• _本文_:
════════════════════
IBM iにおけるオブジェクトとは、記憶域に存在する(スペースを占める)名前付きの単位であり、各オブジェクトはそれに対して用意されているコマンド(メソッド)を通してしか操作されない(図表1)。この「オブジェクトの種類を変更できない」というオブジェクト指向の世界では当然のメカニズムによって、「自分で復元した覚えもないようなプログラムがいつのまにか実行されている」ということは絶対に起きない。

図表1 画像をクリックすると拡大します】

IBM iのオブジェクトは、「オブジェクト指向のOS」を具現化する1つの要素であり、使いやすさとセキュリティという相反する要件を実現する仕組みである。これはIBM iの前身であるSystem/38のOS開発時点から、時代を先取りした設計に基づき実現している。

オブジェクトタイプ

オブジェクトにはさまざまな種類があり、これを「オブジェクトタイプ」と呼ぶ。IBM i上でオブジェクトを区別する最小限の項目は、オブジェクト名とオブジェクトタイプである。そして、オブジェクトタイプに応じて特定の機能の誤った使用を防止することにより、保全性を維持している。

たとえば、プログラム・オブジェクトを実行するCALLコマンドにファイル名を指定した場合、そのファイルと同じ名前のプログラムが存在していなければ、そのCALLコマンドは実行されない。複数のオブジェクトに同じ名前を付けることも可能だが、その場合、それらのオブジェクトはそれぞれオブジェクトタイプが異なっているか、またはそれぞれが異なるライブラリーに保管されている必要がある。

ライブラリー

ライブラリーはオブジェクトの一種で、関連するオブジェクトをグループ化し、それらのオブジェクトの使用時に、名前で見つけるためのものである。つまり、複数のオブジェクトを束ねる登録簿のようなものであり、UNIXのディレクトリやWindowsのフォルダの概念に近い(図表2)

図表2 画像をクリックすると拡大します】

なお、システム提供のQSYSライブラリーを除いて、ライブラリーのなかにライブラリーを登録(作成)することはできない。またSQLの世界では、ライブラリーはスキーマやコレクションの役割を代替するものでもある。

ジョブ

ジョブとは、システム上で実行される作業の単位であり、WindowsのタスクやLinuxのプロセスに相当する(図表3)。それぞれのジョブはシステム内で固有の名前をもち、ジョブ名と実行ユーザーとジョブ番号によって一意性が保たれる(ジョブ番号はOSの実行管理機能により決定される)。
════════════════════
• _データセットからの抜粋_:
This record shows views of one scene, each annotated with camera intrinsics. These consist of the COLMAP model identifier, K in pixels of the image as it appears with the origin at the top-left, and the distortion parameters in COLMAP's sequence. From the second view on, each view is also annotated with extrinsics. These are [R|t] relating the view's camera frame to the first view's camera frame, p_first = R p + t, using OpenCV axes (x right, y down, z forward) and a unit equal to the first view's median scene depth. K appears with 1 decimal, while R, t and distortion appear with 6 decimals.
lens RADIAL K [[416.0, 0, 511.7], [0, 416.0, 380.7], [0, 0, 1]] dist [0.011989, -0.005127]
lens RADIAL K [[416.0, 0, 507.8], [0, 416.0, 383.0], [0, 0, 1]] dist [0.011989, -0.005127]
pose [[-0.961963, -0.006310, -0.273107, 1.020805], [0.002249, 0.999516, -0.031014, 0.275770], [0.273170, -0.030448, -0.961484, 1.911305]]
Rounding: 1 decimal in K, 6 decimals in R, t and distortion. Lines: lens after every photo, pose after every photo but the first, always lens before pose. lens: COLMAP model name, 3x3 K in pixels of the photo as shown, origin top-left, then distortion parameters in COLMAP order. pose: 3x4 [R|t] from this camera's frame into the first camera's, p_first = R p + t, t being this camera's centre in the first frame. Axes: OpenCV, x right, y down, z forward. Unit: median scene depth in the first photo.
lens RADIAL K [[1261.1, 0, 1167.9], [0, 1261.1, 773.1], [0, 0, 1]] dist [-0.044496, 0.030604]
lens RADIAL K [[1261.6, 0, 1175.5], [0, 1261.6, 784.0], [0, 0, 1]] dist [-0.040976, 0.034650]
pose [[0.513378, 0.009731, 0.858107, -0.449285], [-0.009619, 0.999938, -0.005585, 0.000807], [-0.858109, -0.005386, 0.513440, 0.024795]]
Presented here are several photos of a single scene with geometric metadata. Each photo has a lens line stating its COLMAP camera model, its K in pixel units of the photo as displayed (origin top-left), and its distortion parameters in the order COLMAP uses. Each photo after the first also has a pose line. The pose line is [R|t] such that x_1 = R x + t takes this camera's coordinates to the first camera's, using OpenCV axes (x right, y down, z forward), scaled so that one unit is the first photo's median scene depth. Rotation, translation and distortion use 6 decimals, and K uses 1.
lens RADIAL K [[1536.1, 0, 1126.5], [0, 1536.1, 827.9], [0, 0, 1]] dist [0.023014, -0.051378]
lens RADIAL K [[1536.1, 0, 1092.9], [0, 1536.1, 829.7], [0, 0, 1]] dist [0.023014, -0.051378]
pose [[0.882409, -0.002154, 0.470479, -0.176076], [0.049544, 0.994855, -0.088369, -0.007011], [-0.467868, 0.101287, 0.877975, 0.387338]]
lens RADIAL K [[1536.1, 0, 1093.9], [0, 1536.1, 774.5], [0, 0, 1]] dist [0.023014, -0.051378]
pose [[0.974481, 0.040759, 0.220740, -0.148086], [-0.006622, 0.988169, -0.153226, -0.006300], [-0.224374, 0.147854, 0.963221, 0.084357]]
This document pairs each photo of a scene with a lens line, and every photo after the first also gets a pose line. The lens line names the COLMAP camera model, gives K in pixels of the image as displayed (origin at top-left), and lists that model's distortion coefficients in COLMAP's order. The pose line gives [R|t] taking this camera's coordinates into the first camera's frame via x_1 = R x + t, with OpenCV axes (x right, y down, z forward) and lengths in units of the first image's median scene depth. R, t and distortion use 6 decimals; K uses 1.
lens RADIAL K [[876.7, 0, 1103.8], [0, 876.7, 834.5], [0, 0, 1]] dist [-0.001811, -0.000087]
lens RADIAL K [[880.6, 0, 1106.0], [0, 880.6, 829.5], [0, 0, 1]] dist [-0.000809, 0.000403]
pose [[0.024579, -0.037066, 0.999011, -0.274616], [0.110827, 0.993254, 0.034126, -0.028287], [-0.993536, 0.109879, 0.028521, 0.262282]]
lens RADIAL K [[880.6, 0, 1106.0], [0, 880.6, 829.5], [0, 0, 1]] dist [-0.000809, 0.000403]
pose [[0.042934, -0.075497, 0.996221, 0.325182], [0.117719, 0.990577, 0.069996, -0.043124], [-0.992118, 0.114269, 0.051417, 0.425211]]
════════════════════
• _課題_:
a. IBM iのオブジェクトを扱った本文をもとに、次の問いに答える。
(i) IBM i上でオブジェクトを区別する最小限の項目は何か。
(ii) ライブラリーのなかにライブラリーを登録できる例外として挙げられているのは何か。
(iii) ジョブの一意性は何によって保たれるか。
b. レコードの先頭から「-0.005386, 0.513440, 0.024795]]」を含む行までを、両端の行も含めて一字一句変えずに打ち直す。

• _解答_:
a.
(i) オブジェクト名とオブジェクトタイプ
(ii) システム提供のQSYSライブラリー
(iii) ジョブ名と実行ユーザーとジョブ番号

b.
This record shows views of one scene, each annotated with camera intrinsics. These consist of the COLMAP model identifier, K in pixels of the image as it appears with the origin at the top-left, and the distortion parameters in COLMAP's sequence. From the second view on, each view is also annotated with extrinsics. These are [R|t] relating the view's camera frame to the first view's camera frame, p_first = R p + t, using OpenCV axes (x right, y down, z forward) and a unit equal to the first view's median scene depth. K appears with 1 decimal, while R, t and distortion appear with 6 decimals.
lens RADIAL K [[416.0, 0, 511.7], [0, 416.0, 380.7], [0, 0, 1]] dist [0.011989, -0.005127]
lens RADIAL K [[416.0, 0, 507.8], [0, 416.0, 383.0], [0, 0, 1]] dist [0.011989, -0.005127]
pose [[-0.961963, -0.006310, -0.273107, 1.020805], [0.002249, 0.999516, -0.031014, 0.275770], [0.273170, -0.030448, -0.961484, 1.911305]]
Rounding: 1 decimal in K, 6 decimals in R, t and distortion. Lines: lens after every photo, pose after every photo but the first, always lens before pose. lens: COLMAP model name, 3x3 K in pixels of the photo as shown, origin top-left, then distortion parameters in COLMAP order. pose: 3x4 [R|t] from this camera's frame into the first camera's, p_first = R p + t, t being this camera's centre in the first frame. Axes: OpenCV, x right, y down, z forward. Unit: median scene depth in the first photo.
lens RADIAL K [[1261.1, 0, 1167.9], [0, 1261.1, 773.1], [0, 0, 1]] dist [-0.044496, 0.030604]
lens RADIAL K [[1261.6, 0, 1175.5], [0, 1261.6, 784.0], [0, 0, 1]] dist [-0.040976, 0.034650]
pose [[0.513378, 0.009731, 0.858107, -0.449285], [-0.009619, 0.999938, -0.005585, 0.000807], [-0.858109, -0.005386, 0.513440, 0.024795]]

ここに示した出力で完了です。